Albert Ràfols-Casamada (Barcelona, 1923 - 2009) was one of Catalonia’s most important and multifaceted artists. He started drawing and painting under the guidance of his father, Albert Ràfols Cullerés, and dropped out of his architecture studies after a few years in order to concentrate on painting. He exhibited his work for the first time in 1946 in Barcelona with the group Els Vuit. A scholarship from the French government allowed him to move to Paris in 1950, and he remained there until 1954. On his return to Barcelona he soon began to hold regular exhibitions, and in 1961 he held his first show at the Museo de Arte Contemporáneo de Barcelona (1960-1963).
Ràfols-Casamadas had a long career as a painter and writer and produced an extensive and highly regarded body of work.

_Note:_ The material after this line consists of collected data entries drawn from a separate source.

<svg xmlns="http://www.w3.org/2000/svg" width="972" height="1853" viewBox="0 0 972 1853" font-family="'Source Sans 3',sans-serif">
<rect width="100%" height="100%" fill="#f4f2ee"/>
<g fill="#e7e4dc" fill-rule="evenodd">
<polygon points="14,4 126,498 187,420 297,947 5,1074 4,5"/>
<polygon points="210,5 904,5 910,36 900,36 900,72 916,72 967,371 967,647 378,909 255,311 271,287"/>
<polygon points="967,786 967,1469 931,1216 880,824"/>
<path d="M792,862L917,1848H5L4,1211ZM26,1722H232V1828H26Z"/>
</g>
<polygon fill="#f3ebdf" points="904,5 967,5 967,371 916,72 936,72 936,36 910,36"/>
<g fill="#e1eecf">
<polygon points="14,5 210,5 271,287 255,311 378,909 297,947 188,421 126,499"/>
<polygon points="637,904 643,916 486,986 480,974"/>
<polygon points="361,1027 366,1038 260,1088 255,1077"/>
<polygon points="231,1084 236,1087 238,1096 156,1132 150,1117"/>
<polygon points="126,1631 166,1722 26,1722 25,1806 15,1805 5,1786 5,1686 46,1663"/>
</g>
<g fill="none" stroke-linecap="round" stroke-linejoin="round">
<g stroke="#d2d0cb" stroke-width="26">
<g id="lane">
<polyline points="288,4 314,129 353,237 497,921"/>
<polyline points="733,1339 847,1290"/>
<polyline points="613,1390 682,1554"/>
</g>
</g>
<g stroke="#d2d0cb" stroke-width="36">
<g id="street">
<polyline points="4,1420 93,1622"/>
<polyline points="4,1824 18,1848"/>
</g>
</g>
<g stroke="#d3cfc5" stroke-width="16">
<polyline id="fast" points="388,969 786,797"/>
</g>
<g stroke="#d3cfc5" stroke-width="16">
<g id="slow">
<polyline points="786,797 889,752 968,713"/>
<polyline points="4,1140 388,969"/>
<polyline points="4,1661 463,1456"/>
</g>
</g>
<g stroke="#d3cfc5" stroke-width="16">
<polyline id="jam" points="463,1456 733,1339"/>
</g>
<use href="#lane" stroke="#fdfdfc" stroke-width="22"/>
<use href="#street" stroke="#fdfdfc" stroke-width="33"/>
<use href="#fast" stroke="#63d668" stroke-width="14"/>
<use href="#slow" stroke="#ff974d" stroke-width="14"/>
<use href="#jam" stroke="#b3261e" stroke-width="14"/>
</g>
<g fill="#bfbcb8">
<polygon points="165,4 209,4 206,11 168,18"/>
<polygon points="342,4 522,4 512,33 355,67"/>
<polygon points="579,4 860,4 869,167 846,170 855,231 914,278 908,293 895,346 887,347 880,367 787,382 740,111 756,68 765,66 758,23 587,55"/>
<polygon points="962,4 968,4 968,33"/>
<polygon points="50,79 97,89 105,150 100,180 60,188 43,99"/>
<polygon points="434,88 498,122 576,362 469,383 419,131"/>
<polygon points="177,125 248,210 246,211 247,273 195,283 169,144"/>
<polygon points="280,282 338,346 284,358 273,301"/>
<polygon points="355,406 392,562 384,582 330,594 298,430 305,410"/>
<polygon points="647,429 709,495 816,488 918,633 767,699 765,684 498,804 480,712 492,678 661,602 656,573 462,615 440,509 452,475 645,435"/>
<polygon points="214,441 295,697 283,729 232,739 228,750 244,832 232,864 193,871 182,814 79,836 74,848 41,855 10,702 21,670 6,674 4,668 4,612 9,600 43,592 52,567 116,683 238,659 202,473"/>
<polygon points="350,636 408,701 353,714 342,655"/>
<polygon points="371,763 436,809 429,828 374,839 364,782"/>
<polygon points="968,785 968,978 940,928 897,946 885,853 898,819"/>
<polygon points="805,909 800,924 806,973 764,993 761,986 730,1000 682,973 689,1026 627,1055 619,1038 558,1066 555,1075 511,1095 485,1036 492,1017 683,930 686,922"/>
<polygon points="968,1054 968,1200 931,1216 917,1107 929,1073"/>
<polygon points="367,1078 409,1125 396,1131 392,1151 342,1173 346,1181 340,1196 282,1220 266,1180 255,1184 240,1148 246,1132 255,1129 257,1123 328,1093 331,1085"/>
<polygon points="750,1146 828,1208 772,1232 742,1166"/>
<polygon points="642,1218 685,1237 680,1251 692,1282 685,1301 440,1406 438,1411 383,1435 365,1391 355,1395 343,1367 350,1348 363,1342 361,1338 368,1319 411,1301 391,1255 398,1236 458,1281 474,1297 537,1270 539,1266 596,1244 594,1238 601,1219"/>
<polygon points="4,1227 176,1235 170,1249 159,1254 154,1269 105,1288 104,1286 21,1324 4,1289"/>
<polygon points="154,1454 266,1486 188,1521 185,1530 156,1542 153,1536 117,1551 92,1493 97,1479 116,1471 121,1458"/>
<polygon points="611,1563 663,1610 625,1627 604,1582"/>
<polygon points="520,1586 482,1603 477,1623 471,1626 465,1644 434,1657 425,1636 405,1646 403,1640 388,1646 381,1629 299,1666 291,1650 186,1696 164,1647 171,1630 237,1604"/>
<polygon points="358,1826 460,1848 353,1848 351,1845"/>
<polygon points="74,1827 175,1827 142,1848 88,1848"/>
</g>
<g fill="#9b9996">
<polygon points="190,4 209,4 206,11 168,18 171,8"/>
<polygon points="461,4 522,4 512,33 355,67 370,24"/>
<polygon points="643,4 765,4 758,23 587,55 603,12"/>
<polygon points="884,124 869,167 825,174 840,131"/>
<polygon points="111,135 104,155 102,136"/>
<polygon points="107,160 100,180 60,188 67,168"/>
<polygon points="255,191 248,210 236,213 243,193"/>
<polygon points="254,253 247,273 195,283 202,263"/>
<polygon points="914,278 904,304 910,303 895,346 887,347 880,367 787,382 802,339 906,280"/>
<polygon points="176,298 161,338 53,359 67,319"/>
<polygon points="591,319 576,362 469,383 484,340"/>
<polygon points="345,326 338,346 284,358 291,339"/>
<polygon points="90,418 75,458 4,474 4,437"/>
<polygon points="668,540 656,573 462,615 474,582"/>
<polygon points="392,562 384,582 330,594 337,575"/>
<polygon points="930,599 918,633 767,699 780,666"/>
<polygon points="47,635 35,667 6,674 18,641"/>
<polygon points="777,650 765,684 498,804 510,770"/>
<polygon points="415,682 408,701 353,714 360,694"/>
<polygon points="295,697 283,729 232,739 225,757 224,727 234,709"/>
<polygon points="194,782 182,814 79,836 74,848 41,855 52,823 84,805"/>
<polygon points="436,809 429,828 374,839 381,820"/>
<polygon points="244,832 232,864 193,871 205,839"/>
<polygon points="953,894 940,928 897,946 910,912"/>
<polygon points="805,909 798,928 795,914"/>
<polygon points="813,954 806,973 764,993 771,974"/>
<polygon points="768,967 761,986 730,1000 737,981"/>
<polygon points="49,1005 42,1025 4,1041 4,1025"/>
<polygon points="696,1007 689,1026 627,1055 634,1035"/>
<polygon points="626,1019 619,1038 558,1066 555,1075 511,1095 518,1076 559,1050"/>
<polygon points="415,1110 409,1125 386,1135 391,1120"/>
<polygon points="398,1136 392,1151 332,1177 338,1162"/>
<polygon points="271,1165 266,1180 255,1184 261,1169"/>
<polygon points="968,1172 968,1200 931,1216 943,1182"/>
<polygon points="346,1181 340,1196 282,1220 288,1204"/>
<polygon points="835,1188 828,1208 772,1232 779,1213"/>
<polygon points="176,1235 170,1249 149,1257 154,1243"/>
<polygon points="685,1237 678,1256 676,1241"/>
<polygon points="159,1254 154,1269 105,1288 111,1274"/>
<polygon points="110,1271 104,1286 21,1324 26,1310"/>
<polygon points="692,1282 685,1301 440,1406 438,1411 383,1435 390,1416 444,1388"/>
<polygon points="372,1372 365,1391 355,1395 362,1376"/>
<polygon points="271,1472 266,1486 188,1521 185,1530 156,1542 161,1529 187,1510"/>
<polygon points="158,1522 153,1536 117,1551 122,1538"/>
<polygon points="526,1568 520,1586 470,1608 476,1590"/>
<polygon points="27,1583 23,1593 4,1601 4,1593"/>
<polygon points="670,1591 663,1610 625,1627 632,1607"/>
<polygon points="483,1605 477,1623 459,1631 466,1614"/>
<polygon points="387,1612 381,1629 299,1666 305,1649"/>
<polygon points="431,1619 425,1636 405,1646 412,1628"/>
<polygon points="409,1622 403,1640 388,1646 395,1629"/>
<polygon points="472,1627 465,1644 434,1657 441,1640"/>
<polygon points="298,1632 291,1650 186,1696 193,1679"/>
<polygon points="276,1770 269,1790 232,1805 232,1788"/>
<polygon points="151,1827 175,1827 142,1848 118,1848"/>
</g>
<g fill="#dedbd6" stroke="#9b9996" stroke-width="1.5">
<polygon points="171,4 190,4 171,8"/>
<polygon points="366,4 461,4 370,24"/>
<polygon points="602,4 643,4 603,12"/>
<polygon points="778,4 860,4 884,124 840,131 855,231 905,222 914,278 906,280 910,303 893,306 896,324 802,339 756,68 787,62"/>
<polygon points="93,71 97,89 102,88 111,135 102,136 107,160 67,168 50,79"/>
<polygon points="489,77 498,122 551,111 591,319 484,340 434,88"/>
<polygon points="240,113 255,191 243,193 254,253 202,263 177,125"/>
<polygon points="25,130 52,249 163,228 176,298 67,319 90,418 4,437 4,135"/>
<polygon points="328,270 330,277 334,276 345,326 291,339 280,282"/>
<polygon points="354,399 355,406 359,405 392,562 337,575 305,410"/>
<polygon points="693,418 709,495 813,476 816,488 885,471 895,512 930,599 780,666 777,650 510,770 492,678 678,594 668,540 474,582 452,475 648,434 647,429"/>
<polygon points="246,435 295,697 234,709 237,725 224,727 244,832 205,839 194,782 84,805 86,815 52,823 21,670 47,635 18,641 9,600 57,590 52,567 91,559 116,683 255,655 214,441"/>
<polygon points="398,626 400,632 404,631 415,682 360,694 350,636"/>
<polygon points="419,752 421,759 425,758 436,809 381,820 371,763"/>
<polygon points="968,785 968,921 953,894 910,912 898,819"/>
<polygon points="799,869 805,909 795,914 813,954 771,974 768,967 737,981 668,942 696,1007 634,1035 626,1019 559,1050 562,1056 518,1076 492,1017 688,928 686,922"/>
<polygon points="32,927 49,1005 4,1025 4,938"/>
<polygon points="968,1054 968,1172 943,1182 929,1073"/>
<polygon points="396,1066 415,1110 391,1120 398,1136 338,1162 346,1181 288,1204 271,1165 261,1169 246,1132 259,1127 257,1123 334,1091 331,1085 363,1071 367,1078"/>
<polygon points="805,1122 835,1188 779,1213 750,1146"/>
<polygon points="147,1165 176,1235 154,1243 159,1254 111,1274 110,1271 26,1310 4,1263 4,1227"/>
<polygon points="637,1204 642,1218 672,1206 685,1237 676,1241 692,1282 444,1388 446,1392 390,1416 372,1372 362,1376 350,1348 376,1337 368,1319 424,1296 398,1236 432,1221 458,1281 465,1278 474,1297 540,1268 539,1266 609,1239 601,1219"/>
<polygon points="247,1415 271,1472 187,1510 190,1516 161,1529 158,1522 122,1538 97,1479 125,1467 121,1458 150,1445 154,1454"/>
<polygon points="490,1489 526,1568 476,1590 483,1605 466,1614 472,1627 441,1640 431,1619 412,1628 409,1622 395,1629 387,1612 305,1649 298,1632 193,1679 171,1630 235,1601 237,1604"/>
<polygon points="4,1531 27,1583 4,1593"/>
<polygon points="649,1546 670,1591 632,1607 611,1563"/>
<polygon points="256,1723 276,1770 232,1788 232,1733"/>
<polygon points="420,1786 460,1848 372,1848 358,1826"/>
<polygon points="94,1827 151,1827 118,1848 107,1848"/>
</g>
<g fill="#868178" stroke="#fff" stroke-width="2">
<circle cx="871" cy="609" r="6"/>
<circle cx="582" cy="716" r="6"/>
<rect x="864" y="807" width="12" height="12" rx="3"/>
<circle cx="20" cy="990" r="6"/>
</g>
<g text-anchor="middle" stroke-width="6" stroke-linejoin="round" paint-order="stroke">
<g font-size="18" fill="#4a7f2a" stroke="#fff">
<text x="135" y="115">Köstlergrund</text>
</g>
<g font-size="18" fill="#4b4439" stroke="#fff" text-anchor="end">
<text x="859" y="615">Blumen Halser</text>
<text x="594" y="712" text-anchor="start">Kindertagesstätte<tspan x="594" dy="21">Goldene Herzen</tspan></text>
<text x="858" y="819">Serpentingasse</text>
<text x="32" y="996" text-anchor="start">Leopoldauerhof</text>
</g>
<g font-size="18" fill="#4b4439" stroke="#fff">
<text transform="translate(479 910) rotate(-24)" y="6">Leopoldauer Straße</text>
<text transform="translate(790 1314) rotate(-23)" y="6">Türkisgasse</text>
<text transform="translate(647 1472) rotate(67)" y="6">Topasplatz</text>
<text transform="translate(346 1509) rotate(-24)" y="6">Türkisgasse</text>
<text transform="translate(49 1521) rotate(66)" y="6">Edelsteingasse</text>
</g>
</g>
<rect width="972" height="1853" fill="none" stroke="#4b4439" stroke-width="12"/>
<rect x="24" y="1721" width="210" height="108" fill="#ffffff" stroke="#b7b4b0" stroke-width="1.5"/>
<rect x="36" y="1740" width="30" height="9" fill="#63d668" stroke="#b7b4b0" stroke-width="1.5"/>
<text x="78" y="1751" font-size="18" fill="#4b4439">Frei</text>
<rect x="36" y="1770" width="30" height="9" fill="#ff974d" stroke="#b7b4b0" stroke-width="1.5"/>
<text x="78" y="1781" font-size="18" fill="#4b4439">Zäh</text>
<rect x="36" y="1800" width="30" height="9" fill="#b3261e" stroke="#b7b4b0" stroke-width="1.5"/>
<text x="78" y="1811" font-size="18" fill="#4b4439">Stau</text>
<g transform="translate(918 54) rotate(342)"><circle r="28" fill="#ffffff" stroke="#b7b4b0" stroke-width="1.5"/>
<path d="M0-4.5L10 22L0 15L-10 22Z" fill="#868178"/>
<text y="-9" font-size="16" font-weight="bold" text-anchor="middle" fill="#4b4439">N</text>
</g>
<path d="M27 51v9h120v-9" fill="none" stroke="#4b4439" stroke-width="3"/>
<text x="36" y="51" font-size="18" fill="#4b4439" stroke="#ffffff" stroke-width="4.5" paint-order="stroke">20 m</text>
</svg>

He was able to integrate the best of Henri Matisse and American abstract expressionism in an extremely coherent exploration of colour. Although he initially began painting figuratively, he gradually evolved towards a kind of abstraction based on the importance of colour and the use of geometric structures. In the late fifties and early sixties he began making collages and narrowing his chromatic range to an austere predominance of shades of white. In the eighties, at the peak of his creative maturity, he again began to use signs with a strong symbolic and aesthetic component and to highlight the importance of colour in his work.
He began teaching art and design in 1962 at Elisava art school and later at EINA, an art school based on the pedagogy of the Bauhaus that he co-founded in 1967 along with a group of intellectuals, teachers and artists. He was the director of the school for seventeen years. Although his literary career began quite late in life (he published his first book of poems in 1976), he nonetheless produced work in several genres such as essay and poetry, and also illustrated several Catalan literary classics. In 2000, Proa published his complete works of poetry in a single volume: Signe d’aire: obra poètica (1939-1999).